Lectionary Reflections on Matthew 22:15-22
Sunday, October 16, 2011
Jesus the Mind Reader
In Matthew 21:23-22:46, we have eight units that fall into two groups. In the first four, Jesus' authority is challenged and he responds with 3 parables—the two sons, the wicked tenants, and the wedding banquet. In the second four (22:15-46), various antagonists make several attempts to trap him on the issues of taxes, resurrection, the greatest commandment, and David's son (Hare, 244).
This week's text is the second attempt to trap Jesus, the question about taxes (Matthew 22:15-22). I begin by slowly reading verses 15-17, trying to pretend I'm reading it for the first time with no background. As I do two, questions come to mind. First, why would these people want to trap him? Second, why am I getting a feeling of insincerity from their affirming comments to Jesus? (22:16, 17) The fact that their affirming words are true (Jesus really is genuine; he really is a faithful teacher of God's way who is not swayed by public opinion) doesn't diminish my misgivings about them.
Jesus immediately hits both nails on the head: "Why do you test me, you hypocrites?"
Matthew tells us that "Jesus knew their evil motives" (22:18). Jesus' knowledge of people's faith, fear or distress in Matthew's gospel can at times be chalked up to reasonable inference (9:2b; 9:22; 9:36; 17;7; 28:10). But not always. On six occasions, Matthew explicitly states that Jesus knows the thought or secret actions of others. Four of those occasions have to do with Jesus reading the minds of Jewish leaders (9:4; 12:15; 12:25; 22:18). Jesus' knowledge of their thoughts and motives allows him to confront them verbally in 9:4b; 12:25b and 22:18b, and to escape in 12:15. It also allows the reader to see the wickedness of those opposing Jesus and prepare for his or her part in Jesus' death.
Two times when we are told Jesus reads minds, it is his disciples' minds he is reading. In 16:7, they don't understand Jesus' warning about the leaven of the Pharisees and Sadducees. In 26:8-9, they are angry with the woman who anoints Jesus with oil. In both cases, Jesus' knowledge allows him to chastise and instruct the disciples.
Jesus' insights aid the reader in every case. They reveal something about each character or group we wouldn't have known otherwise (Anderson, 73-74).
The Trap is Set
These controversy stories (22:15-22:46) hold a critical position in Matthew's narrative flow. They are the Jewish leaders' counter attack to his three parables of judgment (sons, tenants, banquet) and their last attempt to overcome Jesus in a verbal duel. The various parties of Judaism take turns trying to trip Jesus up with some question dear to their party's point of view. None is successful. (Meier, 155)

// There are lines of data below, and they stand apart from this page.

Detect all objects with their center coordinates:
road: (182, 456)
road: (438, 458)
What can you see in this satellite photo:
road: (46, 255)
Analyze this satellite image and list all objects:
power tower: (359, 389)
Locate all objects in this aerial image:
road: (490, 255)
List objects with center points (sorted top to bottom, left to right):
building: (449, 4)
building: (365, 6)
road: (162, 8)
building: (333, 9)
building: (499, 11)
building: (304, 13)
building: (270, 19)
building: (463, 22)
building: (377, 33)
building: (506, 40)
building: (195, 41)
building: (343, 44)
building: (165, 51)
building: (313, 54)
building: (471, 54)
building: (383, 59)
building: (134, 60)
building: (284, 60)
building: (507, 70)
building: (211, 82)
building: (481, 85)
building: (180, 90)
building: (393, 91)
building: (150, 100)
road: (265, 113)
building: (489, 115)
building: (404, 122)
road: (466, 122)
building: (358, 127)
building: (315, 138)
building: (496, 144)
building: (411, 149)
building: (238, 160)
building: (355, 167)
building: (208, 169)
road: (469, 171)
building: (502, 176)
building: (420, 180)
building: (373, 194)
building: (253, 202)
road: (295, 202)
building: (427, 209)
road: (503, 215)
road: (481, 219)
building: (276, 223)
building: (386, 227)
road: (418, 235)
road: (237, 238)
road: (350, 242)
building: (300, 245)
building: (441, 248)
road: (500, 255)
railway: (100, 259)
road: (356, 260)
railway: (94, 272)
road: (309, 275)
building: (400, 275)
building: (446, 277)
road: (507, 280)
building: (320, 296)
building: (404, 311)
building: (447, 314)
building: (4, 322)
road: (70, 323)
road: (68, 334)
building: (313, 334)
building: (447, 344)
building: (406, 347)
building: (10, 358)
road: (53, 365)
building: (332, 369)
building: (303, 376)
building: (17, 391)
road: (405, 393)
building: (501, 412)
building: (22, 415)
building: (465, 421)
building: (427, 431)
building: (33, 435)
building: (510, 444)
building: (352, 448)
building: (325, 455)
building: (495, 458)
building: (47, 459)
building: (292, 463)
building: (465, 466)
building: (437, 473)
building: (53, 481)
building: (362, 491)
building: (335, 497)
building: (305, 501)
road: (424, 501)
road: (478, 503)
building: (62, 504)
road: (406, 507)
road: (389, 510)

In this passage about paying tribute, two parties (Pharisees and Herodians) who hold opposite views on paying tribute to Rome join forces to try to entrap Jesus. They seek to impale him on one or the other horns of the dilemma. The Pharisees resented the Roman occupation, though they accepted it as a necessary evil and counseled submission as long as Rome did not interfere with the practice of religion. Still, they were angered by the Roman poll tax. Paying it was an admission that Israel was in bondage to pagan foreigners; the coin bore a graven image of Caesar. The Herodians were supporters of Herod Antipas and made up a secular political party that supported his right to rule Palestine. They were pro-Roman by necessity, since no one could rule any part of the Mediterranean world without Rome's approval (Hare, 253).
So here are two parties whose only point of agreement is their fear and hatred of Jesus. The Pharisees object to the tax on religious grounds. The Herodians support it on political grounds.
Jesus Evades the Trap
They are hoping his answer will alienate at least one of the groups they represent.
Instead, Jesus asks them to show him a coin that would be used to pay the tax. They bring it to him. His implied message is: You are the ones who carry and traffic in such coins that bear Caesar's image, not me (Meier, 155). To carry and use them is to acknowledge Caesar's sovereignty. To be consistent, you should acknowledge God's sovereignty over your land and life by giving to the God who forbid the making of graven images. Tertullian long ago made the point that the saying may refer implicitly to humans as God's coin, bearing God's image. Our tribute to Caesar cannot demean or contradict our tribute to God, that is our full obedience and loyalty (Hare, 254).